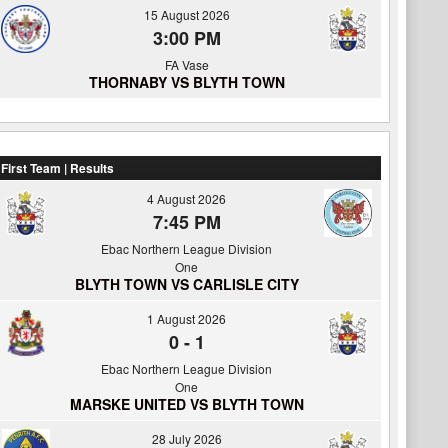
15 August 2026
3:00 PM
FA Vase
THORNABY VS BLYTH TOWN
First Team | Results
4 August 2026
7:45 PM
Ebac Northern League Division
One
BLYTH TOWN VS CARLISLE CITY
1 August 2026
0
-
1
Ebac Northern League Division
One
MARSKE UNITED VS BLYTH TOWN
28 July 2026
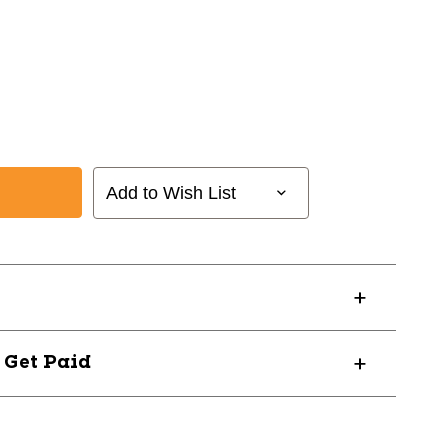
Add to Wish List
? Get Paid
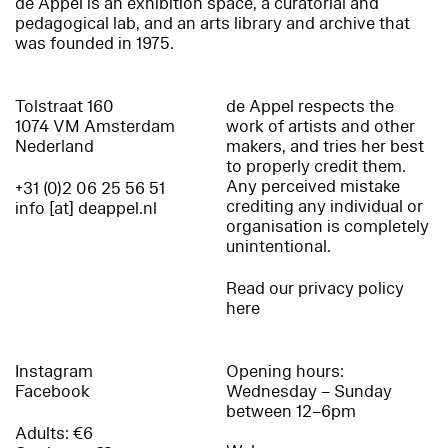
de Appel is an exhibition space, a curatorial and
pedagogical lab, and an arts library and archive that
was founded in 1975.
Tolstraat 160
de Appel respects the
1074 VM Amsterdam
work of artists and other
Nederland
makers, and tries her best
to properly credit them.
Any perceived mistake
+31 (0)2 06 25 56 51
crediting any individual or
info [at] deappel.nl
organisation is completely
unintentional.
Read our privacy policy
here
Instagram
Opening hours:
Facebook
Wednesday – Sunday
between 12–6pm
Adults: €6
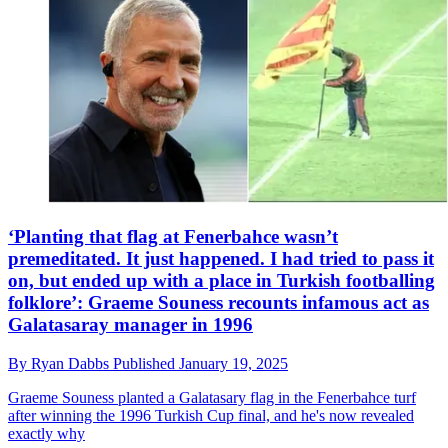
‘Planting that flag at Fenerbahce wasn’t
premeditated. It just happened. I had tried to pass it
on, but ended up with a place in Turkish footballing
folklore’: Graeme Souness recounts infamous act as
Galatasaray manager in 1996
By
Ryan Dabbs
Published
January 19, 2025
Graeme Souness planted a Galatasary flag in the Fenerbahce turf
after winning the 1996 Turkish Cup final, and he's now revealed
exactly why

[What is required] From the records above, pull every line that has the string "August" and copy it.

[Reply]
15 August 2026
4 August 2026
1 August 2026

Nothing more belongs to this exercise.